In this paper, we propose a novel evidential ranking method based on complex network analysis and evidence theory. The combination of local structure, global structure, and uncertainty is taken into consideration in the construction of evidence centrality. Then, a performance analysis is conducted on fossil energy trade along the OBOR. We utilize the network efficiency to simulate the influence of top-ranked nodes and demonstrate the superiority of EVC. At last, various classical centrality measures are also analyzed to identify the advantages of the proposed method.

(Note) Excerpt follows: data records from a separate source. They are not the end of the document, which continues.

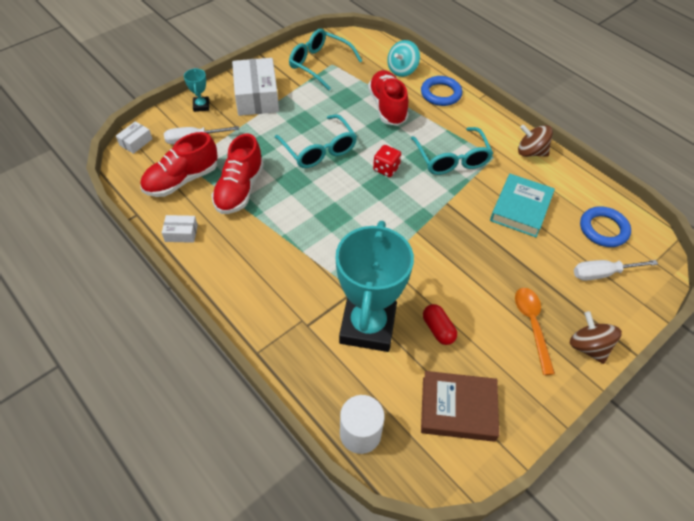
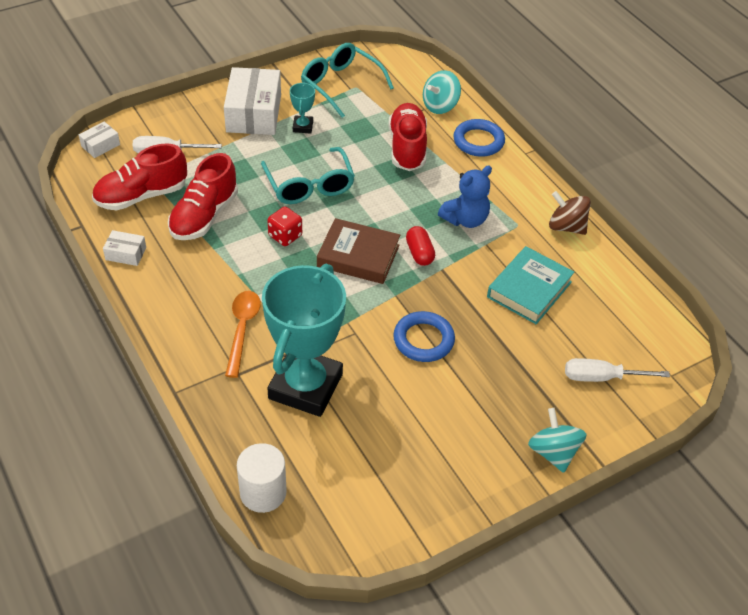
camera: 10 degrees right, 5 degrees down
(201, 106) = (186, 115): turquoise trophy -> turquoise trophy (303, 127)
(386, 169) = (382, 219): red dice -> red dice (285, 236)
(438, 329) = (384, 404): red capsule -> red capsule (419, 253)
(451, 158) = (465, 219): turquoise glasses -> blue teddy bear
(458, 408) = (379, 488): brown book -> brown book (358, 256)
(532, 325) = (495, 418): orange spoon -> orange spoon (242, 329)
(588, 347) = (553, 452): brown spinning top -> turquoise spinning top
(603, 229) = (622, 329): blue ring -> blue ring (423, 340)

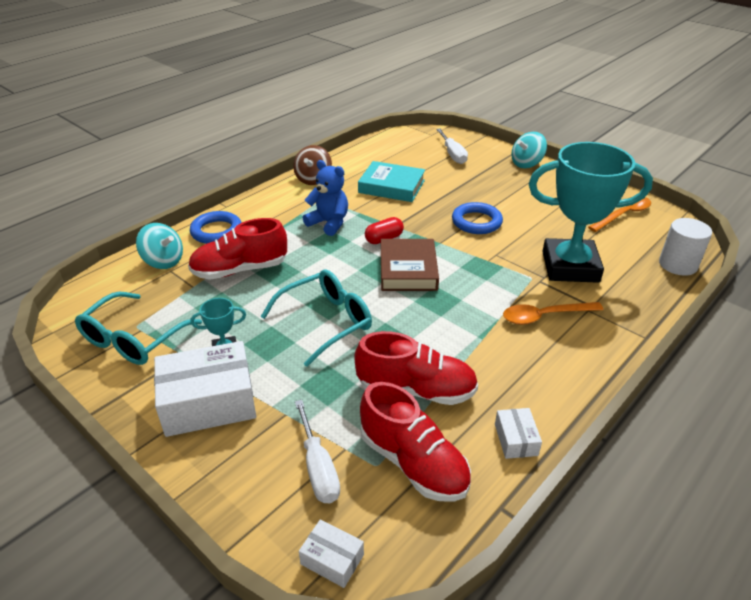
camera: 105 degrees left, 10 degrees down
(285, 236) = (410, 320): red dice -> none
(385, 497) = (623, 215): none -> orange spoon

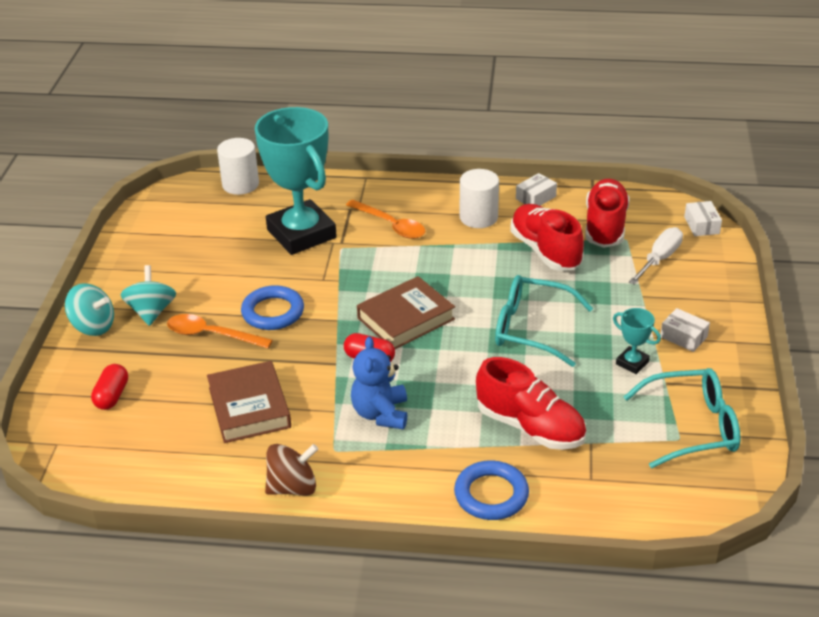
camera: 125 degrees left, 0 degrees up
(163, 261) = (585, 496): turquoise spinning top -> turquoise spinning top (151, 311)
(208, 402) = (683, 337): white box -> white box, size x0.47
(391, 186) = (249, 407): turquoise book -> brown book
(452, 154) = (112, 396): white screwdriver -> red capsule
(512, 376) = (478, 217): none -> white cylinder
(623, 215) = (170, 231): orange spoon -> orange spoon (212, 335)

The results of node centrality based on D-S theory show that the distribution of weighted edges has obvious heterogeneity which is superior to node strength distribution. That is, only a few pairs of countries have high relevance relationships, while most pairs of countries have low relevance relationships. For influential countries, along with the increase of average EVC values, the volatility also increases. But, some countries with higher average EVC tend to be driven by one or two specific years, such as Czechia and Slovakia. Relative to these countries, Russia, Kazakhstan, and other resource-based and export-oriented countries maintain the core positions. Finally, the clustering results show that geographical distance, income level, GDP per capita, and GDP growth rate are the potential driving forces of fossil energy trade.

Data Availability

All relevant data are publicly available at https://comtrade.un.org/, https://data.worldbank.org/, and https://www.oecd.org/.

Conflicts of Interest

The authors declare that they have no conflicts of interest.


This research was jointly supported by the National Natural Science Foundation of China (No. 71804060) and the Priority Academic Program Development of Jiangsu Higher Education Institutions (No. PAPD-2018-87).